One interesting tangent the conversation went on: the portrayal of fictional black and female presidents in movies and TV. What do they tell us about attitudes toward their real-life counterparts? And why does someone always try to blow up Los Angeles or exterminate the Twelve Colonies of Kobol on their watch?


You all heard the Jon Stewart joke: when there’s a black or woman president, you know an asteroid is going to hit the Statue of Liberty. In other words, it’s a distancing metaphor: it shows you how far removed the story is from nonfiction reality. (Sadly, no one mentioned President Camacho from Idiocracy.)

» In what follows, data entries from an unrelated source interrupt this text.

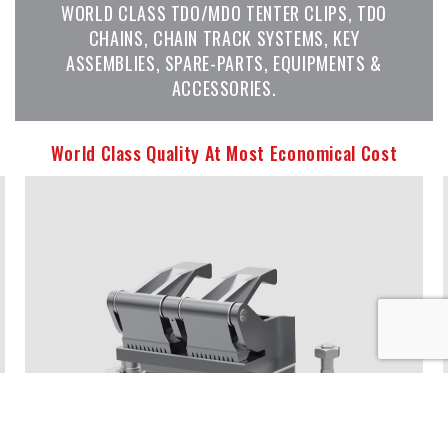
WORLD CLASS TDO/MDO TENTER CLIPS, TDO
CHAINS, CHAIN TRACK SYSTEMS, KEY
ASSEMBLIES, SPARE-PARTS, EQUIPMENTS &
ACCESSORIES.
World Class Quality At Most Economical Cost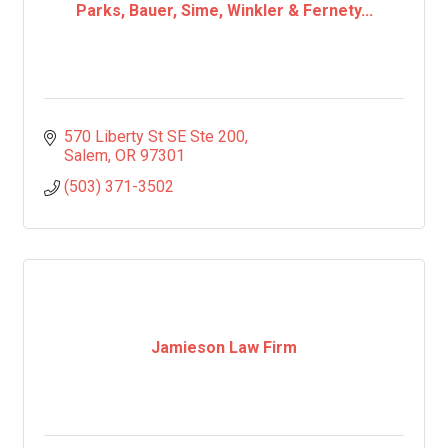
Parks, Bauer, Sime, Winkler & Fernety...
570 Liberty St SE Ste 200
Salem
OR
97301
(503) 371-3502
Jamieson Law Firm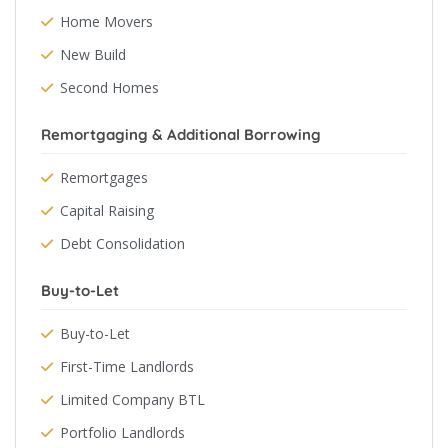
Home Movers
New Build
Second Homes
Remortgaging & Additional Borrowing
Remortgages
Capital Raising
Debt Consolidation
Buy-to-Let
Buy-to-Let
First-Time Landlords
Limited Company BTL
Portfolio Landlords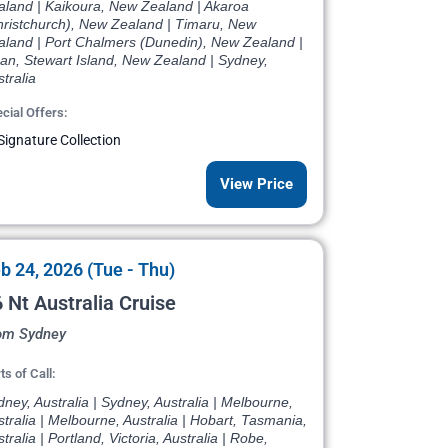
aland | Kaikoura, New Zealand | Akaroa
hristchurch), New Zealand | Timaru, New
aland | Port Chalmers (Dunedin), New Zealand |
an, Stewart Island, New Zealand | Sydney,
tralia
cial Offers:
Signature Collection
View Price
b 24, 2026 (Tue - Thu)
 Nt Australia Cruise
om Sydney
ts of Call:
ney, Australia | Sydney, Australia | Melbourne,
tralia | Melbourne, Australia | Hobart, Tasmania,
tralia | Portland, Victoria, Australia | Robe,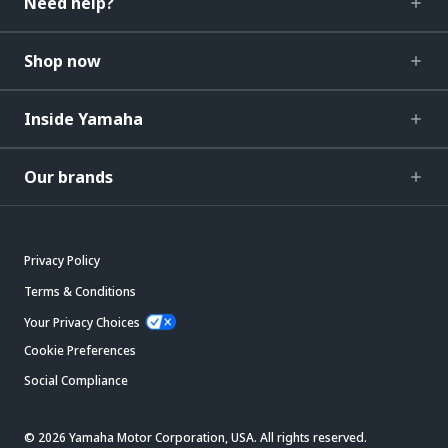
Need help?
Shop now
Inside Yamaha
Our brands
Privacy Policy
Terms & Conditions
Your Privacy Choices
Cookie Preferences
Social Compliance
© 2026 Yamaha Motor Corporation, USA. All rights reserved.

When black people, or especially women, become president on the screen, it’s often by accident or as a Vice President who succeeds after the President’s death. (Or, as Ridley pointed out about Battlestar Galactica, after the death of a hundred-odd people in the line of succession before you.) Whereas with the odd exception like David Palmer, regular old elected fictional presidents tend to be white guys, like Jed Bartlet.

The point I didn’t get a chance to make, but will now bore you with here is: the reason for that, I think, is that you can’t cast a black man or a woman in a realistic show about politics and have it be just a story about a president. It de facto becomes a story about a black president, a woman president, etc. because in the real world, their reaching the office would be a big deal in itself. (Which of course is an interesting story too, but a different one.)

But will it be like that after 2008? One side effect of Obama or Clinton running in November–even if McCain wins–is that it will seem that much more normal for a black man or woman to aspire to the White House. Which could expand the possibilities for fictional presidents in the future: maybe the next West Wing could have a black Jed Bartlet (or a Latino like Matt Santos), or a Jessica Bartlet. (Hey, maybe in that parallel universe Abby got elected Senator from New York and is planning her run right now!)

If Barack or Hillary get elected, of course, it’ll represent a significant first in American history. But even if they lose, maybe it means that future fictional black men and women will be able to get elected president with an asteroid as their running mate.